**EXERCISE AIM:** Output every record word for word, minus the pictures.

(Stored items)
+ + + +

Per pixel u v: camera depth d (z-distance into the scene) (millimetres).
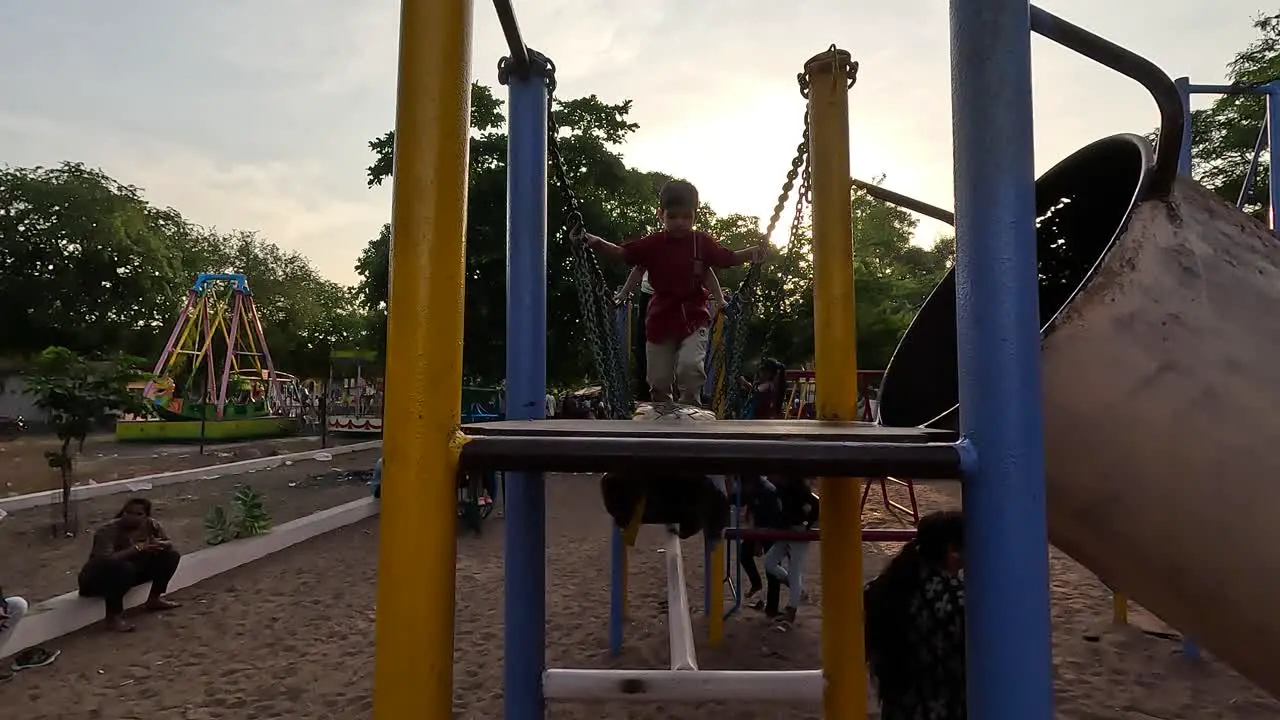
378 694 1059
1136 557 1381
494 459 1108
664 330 2889
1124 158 1728
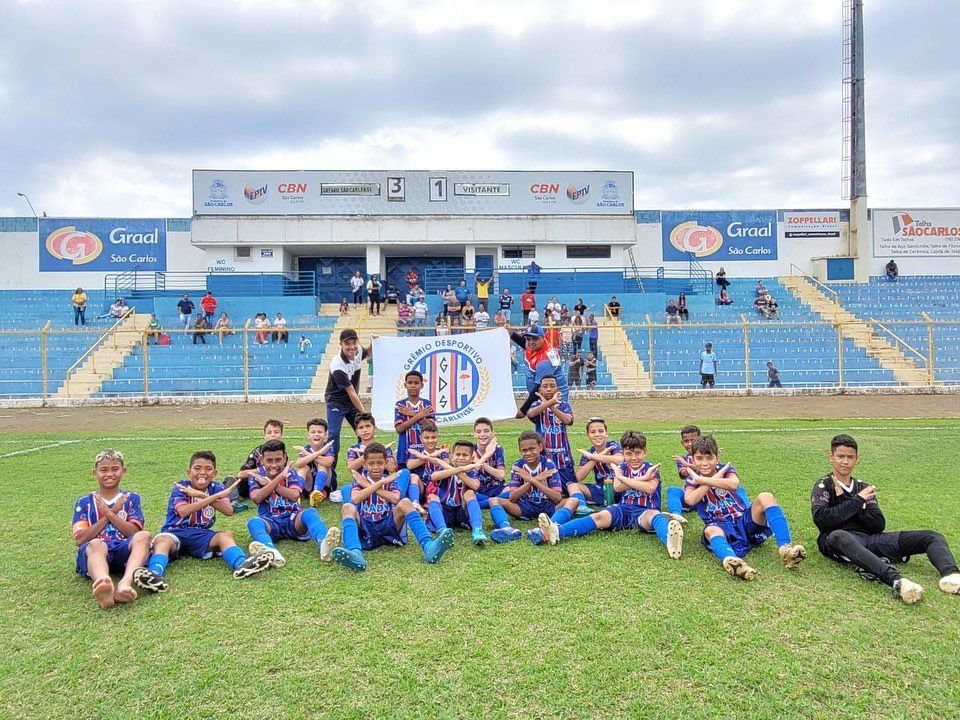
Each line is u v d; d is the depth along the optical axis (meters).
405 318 23.98
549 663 3.48
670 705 3.10
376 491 5.40
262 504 5.70
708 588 4.43
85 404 18.66
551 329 19.30
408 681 3.32
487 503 6.01
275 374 21.23
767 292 28.39
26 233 30.97
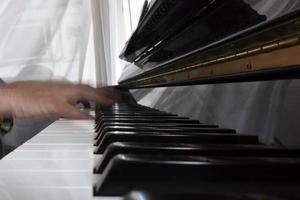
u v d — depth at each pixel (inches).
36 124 44.4
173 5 13.1
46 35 50.9
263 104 9.6
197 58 12.0
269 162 4.8
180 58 13.6
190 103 16.7
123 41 50.4
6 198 5.0
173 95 19.4
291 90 8.1
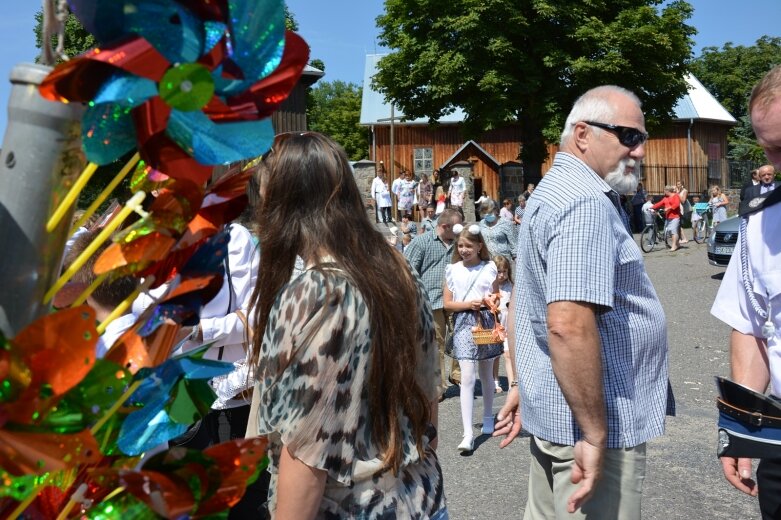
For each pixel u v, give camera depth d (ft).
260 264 5.59
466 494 15.16
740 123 148.05
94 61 2.25
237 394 8.36
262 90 2.68
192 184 2.64
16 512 2.61
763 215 7.73
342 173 5.55
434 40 86.17
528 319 8.13
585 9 84.99
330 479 5.05
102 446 2.76
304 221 5.37
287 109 18.45
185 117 2.53
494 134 121.19
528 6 82.94
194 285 2.83
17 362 2.21
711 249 44.16
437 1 84.58
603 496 7.47
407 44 87.45
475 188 106.32
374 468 5.04
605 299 7.03
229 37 2.52
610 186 7.77
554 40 85.66
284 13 2.60
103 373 2.46
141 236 2.64
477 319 17.48
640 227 76.13
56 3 2.51
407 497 5.27
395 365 5.14
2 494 2.46
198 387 2.97
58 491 2.76
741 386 7.38
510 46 80.94
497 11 81.20
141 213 2.66
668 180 117.91
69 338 2.24
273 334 4.97
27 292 2.48
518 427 9.21
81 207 2.83
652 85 87.45
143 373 2.76
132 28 2.32
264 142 2.65
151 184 2.83
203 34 2.45
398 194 93.09
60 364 2.26
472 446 17.38
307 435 4.75
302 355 4.80
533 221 7.73
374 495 5.09
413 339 5.34
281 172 5.48
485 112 83.66
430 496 5.46
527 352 8.11
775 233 7.59
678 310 35.24
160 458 2.73
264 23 2.59
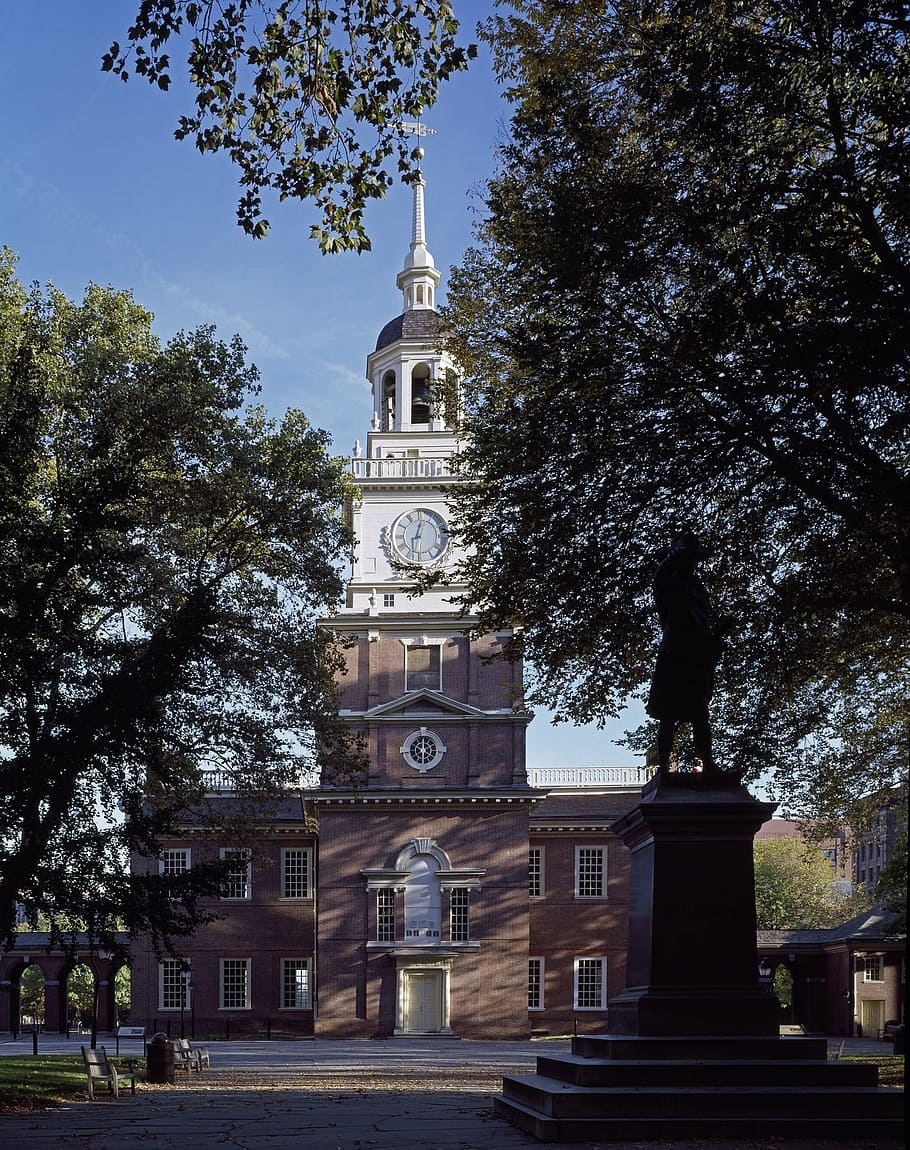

+ + + +

**SOLUTION FOR THIS PROBLEM:**
Per pixel u v: camera depth d (z-distance into the scene) (millimetres).
378 694 1059
1136 557 1381
494 459 1108
664 330 2889
1124 158 1728
Each line is u v d; d is the depth along the optical axis (meters).
405 318 23.98
549 663 3.48
670 705 3.10
376 491 5.40
262 504 5.70
708 588 4.43
85 404 18.66
551 329 19.30
408 681 3.32
487 503 6.01
275 374 21.23
767 292 28.39
26 233 30.97
u v d — depth at each pixel (inches).
36 124 44.4
173 5 13.1
46 35 50.9
263 104 9.6
197 58 12.0
269 162 4.8
180 58 13.6
190 103 16.7
123 41 50.4
6 198 5.0
173 95 19.4
291 90 8.1
For each pixel u v, give camera depth d (ft).
260 264 5.59
466 494 15.16
740 123 148.05
94 61 2.25
237 394 8.36
262 90 2.68
192 184 2.64
16 512 2.61
763 215 7.73
342 173 5.55
434 40 86.17
528 319 8.13
585 9 84.99
330 479 5.05
102 446 2.76
304 221 5.37
287 109 18.45
185 117 2.53
494 134 121.19
528 6 82.94
194 285 2.83
17 362 2.21
711 249 44.16
437 1 84.58
603 496 7.47
407 44 87.45
475 188 106.32
374 468 5.04
605 299 7.03
229 37 2.52
610 186 7.77
554 40 85.66
284 13 2.60
103 373 2.46
141 236 2.64
477 319 17.48
640 227 76.13
56 3 2.51
407 497 5.27
395 365 5.14
2 494 2.46
198 387 2.97
58 491 2.76
741 386 7.38
510 46 80.94
497 11 81.20
141 213 2.66
668 180 117.91
69 338 2.24
273 334 4.97
27 292 2.48
518 427 9.21
81 207 2.83
652 85 87.45
143 373 2.76
132 28 2.32
264 142 2.65
151 184 2.83
203 34 2.45
398 194 93.09
60 364 2.26
472 446 17.38
307 435 4.75
302 355 4.80
533 221 7.73
374 495 5.09
413 339 5.34
281 172 5.48
485 112 83.66
430 496 5.46
527 352 8.11
775 233 7.59
678 310 35.24
160 458 2.73
264 23 2.59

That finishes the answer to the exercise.